INFLUENCER

What Target’s New CEO Must Fix to Turn the Company Around

Target’s incoming CEO, Michael Fiddelke, is facing a big problem before his first day on the job.

The longtime Target exec will officially take over the reins from Brian Cornell in February. The retailer has reported 11 straight quarters of flat or falling sales and has seen boycotts from both sides of the political spectrum over the past two years. Target has also struggled to stock products and maintain strong customer service in stores.

Over the past year, Target’s stock has fallen 62% while Walmart’s stock has grown 20% and Amazon’s stock is up 53%.

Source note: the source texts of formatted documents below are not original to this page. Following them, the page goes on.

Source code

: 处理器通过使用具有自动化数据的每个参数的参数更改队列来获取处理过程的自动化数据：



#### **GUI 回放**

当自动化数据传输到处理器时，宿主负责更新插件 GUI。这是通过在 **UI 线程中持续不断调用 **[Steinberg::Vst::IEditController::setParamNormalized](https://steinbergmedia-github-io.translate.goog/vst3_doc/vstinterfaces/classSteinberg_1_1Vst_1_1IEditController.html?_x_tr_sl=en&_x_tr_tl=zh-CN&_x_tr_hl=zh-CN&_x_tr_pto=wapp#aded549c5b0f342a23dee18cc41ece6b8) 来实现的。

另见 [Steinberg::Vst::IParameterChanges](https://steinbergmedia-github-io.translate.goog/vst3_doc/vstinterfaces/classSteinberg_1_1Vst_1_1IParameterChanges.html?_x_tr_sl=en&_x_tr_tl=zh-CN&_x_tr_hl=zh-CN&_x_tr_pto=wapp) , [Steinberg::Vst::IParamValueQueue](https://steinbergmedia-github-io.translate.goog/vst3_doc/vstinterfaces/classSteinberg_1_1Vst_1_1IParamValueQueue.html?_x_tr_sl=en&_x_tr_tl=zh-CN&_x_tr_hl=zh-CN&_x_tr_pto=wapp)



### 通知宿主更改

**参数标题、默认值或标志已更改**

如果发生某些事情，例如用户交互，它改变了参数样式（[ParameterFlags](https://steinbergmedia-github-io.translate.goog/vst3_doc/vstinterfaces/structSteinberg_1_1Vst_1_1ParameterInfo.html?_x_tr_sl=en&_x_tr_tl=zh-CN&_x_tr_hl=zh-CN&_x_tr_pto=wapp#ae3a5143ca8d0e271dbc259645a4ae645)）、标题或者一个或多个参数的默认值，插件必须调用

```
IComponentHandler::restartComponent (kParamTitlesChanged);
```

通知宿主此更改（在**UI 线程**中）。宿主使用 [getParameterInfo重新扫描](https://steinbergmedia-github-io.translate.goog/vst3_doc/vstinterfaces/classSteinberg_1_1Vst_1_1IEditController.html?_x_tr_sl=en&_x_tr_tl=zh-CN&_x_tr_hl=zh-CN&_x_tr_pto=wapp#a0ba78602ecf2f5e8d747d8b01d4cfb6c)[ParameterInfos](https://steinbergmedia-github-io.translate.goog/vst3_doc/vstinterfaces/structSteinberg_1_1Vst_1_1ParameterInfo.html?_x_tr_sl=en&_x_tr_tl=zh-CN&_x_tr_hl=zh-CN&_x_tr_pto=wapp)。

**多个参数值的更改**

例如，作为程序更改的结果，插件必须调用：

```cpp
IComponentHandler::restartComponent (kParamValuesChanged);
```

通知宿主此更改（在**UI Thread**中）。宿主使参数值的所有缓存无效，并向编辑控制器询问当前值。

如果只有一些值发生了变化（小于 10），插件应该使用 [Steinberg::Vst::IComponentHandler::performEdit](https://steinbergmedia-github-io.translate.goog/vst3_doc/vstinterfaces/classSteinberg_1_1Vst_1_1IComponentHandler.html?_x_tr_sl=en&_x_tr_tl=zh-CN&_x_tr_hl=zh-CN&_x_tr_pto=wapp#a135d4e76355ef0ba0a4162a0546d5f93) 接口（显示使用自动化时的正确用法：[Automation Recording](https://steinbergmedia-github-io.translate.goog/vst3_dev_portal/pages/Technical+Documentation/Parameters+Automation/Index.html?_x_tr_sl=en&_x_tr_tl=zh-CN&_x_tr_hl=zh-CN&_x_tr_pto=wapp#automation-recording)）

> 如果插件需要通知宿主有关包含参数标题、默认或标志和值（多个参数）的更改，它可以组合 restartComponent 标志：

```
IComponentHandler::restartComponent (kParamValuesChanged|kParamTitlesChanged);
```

Analysts and retail experts told ADWEEK that the problems aren’t insurmountable—Target still has great locations and strong brand equity—but the issues go beyond the cultural flashpoints that have dominated news cycles. Marketing is part of the problem, but Target’s challenges include deep operational issues that determine how people shop.

“They’ve lost their Target-ness,” said Steve Dennis, a former retail executive and president and founder of SageBerry Consulting. “There was a clear step up from Walmart and the off-price folks—they had more service, a friendlier position, and private labels. It seems like they’ve lost that.”

During Target’s earnings call on Aug. 20, Fiddelke outlined three of his immediate priorities: Rebuilding Target’s merchandising strategy, improving the in-store experience, and investing in technology.

Stuck in the murky middle

For years, Target differentiated itself as a slightly premium retailer known for unique merchandise, including popular private labels like Cat & Jack, a line of children’s apparel, and food brand Good & Gather. The slogan “expect more, pay less” accurately articulated Target’s position, Dennis said.

“It was clear that they had a value positioning and that you’re going to get more,” he said.

But post-Covid, the retail landscape is divided between essential items and nonessential items. Walmart and Amazon have focused on essentials like grocery and basics, while retailers like T.J. Maxx and Sephora have invested heavily into nonessential products like fashion and beauty—leaving Target in the middle without a clear differentiator, said one retail advertising exec who spoke on the condition of anonymity due to relationships with retailers.